The dad and the girlfriend currently reside together while one is house hunting since the lease at the previous place was up a few months ago. The question is whether one should find a house or if they could stay in the one they are all in and it would be ok/ look okay if a custody battle broke out. A "possession" situation is in the air. A signed agreement from the mother is being waited for. She agreed in arbitration but hasn't signed in well over a month. She has previously withheld the children from the dad because she doesn't want him to have them too much because her lawyer said it was bad. She doesn't want to lose her extra paycheck that she buys her $250 boots and outfits with and that she parties on.
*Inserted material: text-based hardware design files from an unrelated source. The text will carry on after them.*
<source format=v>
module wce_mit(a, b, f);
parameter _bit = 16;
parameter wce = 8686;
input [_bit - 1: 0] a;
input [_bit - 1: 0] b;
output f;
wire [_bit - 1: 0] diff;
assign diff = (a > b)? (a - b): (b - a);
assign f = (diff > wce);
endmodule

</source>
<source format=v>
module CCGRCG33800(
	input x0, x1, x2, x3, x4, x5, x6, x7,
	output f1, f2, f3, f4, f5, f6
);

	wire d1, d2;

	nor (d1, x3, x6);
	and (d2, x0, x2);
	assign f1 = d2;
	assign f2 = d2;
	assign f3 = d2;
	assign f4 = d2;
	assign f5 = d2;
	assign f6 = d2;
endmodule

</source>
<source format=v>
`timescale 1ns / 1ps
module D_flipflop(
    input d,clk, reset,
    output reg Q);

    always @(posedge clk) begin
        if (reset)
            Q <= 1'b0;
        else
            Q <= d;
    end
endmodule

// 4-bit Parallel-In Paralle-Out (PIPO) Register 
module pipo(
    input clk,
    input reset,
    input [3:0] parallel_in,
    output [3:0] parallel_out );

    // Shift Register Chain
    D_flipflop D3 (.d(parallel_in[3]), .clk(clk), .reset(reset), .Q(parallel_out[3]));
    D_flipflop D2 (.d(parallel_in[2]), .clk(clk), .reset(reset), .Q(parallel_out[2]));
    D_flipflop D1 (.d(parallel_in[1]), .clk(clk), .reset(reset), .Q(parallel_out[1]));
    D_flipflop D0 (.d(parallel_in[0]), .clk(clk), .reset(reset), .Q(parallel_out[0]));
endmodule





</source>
The custodial mother has a clean record and hasn't gotten in to any legal trouble that is known of. Her fault is she puts herself before her children, always. She introduces them to her DIFFERENT "friends" regularly. None of which are crimes. She yells at the kids and harps on them all the time. She doesn't talk with them only at them. I bet she doesn't even know the last time she sat down and played a game with them. Her "outings" with them consist of some kind of social benefit she gets from them or something that will occupy them while she chats with her friends. She'll give anyone the sob story of how much she doesn't want to lose her kids who will listen and will bad mouth the dad until the cows come home. She uses the children as a tool and a weapon and hurts them in the process, as long as it furthers her efforts, it doesn't matter to her.
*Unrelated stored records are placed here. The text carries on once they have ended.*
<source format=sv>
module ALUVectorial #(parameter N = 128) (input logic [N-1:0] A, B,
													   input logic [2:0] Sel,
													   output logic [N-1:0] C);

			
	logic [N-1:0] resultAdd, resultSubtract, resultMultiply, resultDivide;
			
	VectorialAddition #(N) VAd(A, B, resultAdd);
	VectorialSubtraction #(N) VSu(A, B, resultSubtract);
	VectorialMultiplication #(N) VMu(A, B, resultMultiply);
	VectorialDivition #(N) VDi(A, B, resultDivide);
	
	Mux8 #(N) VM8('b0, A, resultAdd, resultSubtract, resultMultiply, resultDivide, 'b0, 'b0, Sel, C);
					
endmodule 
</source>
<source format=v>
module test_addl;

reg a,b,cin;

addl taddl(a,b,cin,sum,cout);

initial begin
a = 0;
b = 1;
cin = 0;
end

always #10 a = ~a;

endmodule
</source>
Now this is TX and none of this can get you custody of your kids. The dad is an upstanding citizen and in civil service. The girlfriend is a single mother and a student who is also an upstanding citizen. Of course there are little past issues with the whole lot but it is probably minuscule compared to what the courts deal with. It is an over all law abiding group who has never had any legal trouble other than the divorces they all had to encounter.
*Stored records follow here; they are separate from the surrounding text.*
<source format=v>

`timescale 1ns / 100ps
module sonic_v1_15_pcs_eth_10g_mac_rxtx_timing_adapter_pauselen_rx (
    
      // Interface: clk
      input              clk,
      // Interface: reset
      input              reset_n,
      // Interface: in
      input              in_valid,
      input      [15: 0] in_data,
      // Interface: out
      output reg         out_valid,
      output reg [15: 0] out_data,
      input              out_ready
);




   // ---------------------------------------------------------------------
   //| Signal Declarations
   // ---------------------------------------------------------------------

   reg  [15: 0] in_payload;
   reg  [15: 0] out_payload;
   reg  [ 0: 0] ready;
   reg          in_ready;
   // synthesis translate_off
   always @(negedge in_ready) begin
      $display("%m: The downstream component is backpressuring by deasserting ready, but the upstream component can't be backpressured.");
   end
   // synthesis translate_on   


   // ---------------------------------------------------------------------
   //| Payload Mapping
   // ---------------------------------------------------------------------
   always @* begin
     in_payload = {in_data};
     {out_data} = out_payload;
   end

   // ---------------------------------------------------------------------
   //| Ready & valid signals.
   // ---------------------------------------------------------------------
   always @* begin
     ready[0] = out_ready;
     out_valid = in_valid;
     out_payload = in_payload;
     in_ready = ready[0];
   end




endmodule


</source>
I know it is a lot to digest and I'm sure I left something out but you get the gist of the situation. I am hoping to find out what needs to be done to improve our chances and what our options are and what we need to be doing to get the best results possible.

Whew! Any questions?

oneguyinohio
Mar 9, 2008, 09:18 PM
The only thing I have to offer is that a 50/50 arrangement might be a favorable situation. As long as you are all close enough that it doesn't interfere with the schooling etc.

Otherwise, the kids might have to go through a lot of counseling to determine their best interest, and getting statements from the school if there is any noticed differences from one parent to the next. There are a lot of issues associated with that approach, and it might not be helpful at all anyway.

manyqs2day
Mar 9, 2008, 09:28 PM
A 50/50 is more than okay with us. However, it is not something she will willingly agree to. Especially if it means it will lessen her paycheck. We can barely get her to sign a possession order she already agreed to. Even today she said she was tired of it and wanted to get it over with. SHe wants to talk about it some more yet when her phone calls (which are few) are returned she doesn't answer and doesn't return them. Then she acts like we are holding things up! What! RIght now we are in a "good spell" where she hasn't been overly difficult. However, she has strayed from the "temporary" agreement several times and is always asking to switch stuff around. Very unstable for the kids. Yet she asks for them to be gotten more, but doesn't want the 50/50 because of the money. That means in the end it will likely end up in court. We let her walk all over us right now because it is what's good for the kids. However, giving her two tons of money that she spends on herself is not benefitting them at all. Plus we spend more money on them when we have them so they she/they get more then 50% of the take home salary! Way more! That's not even including insurance and all the other stuff.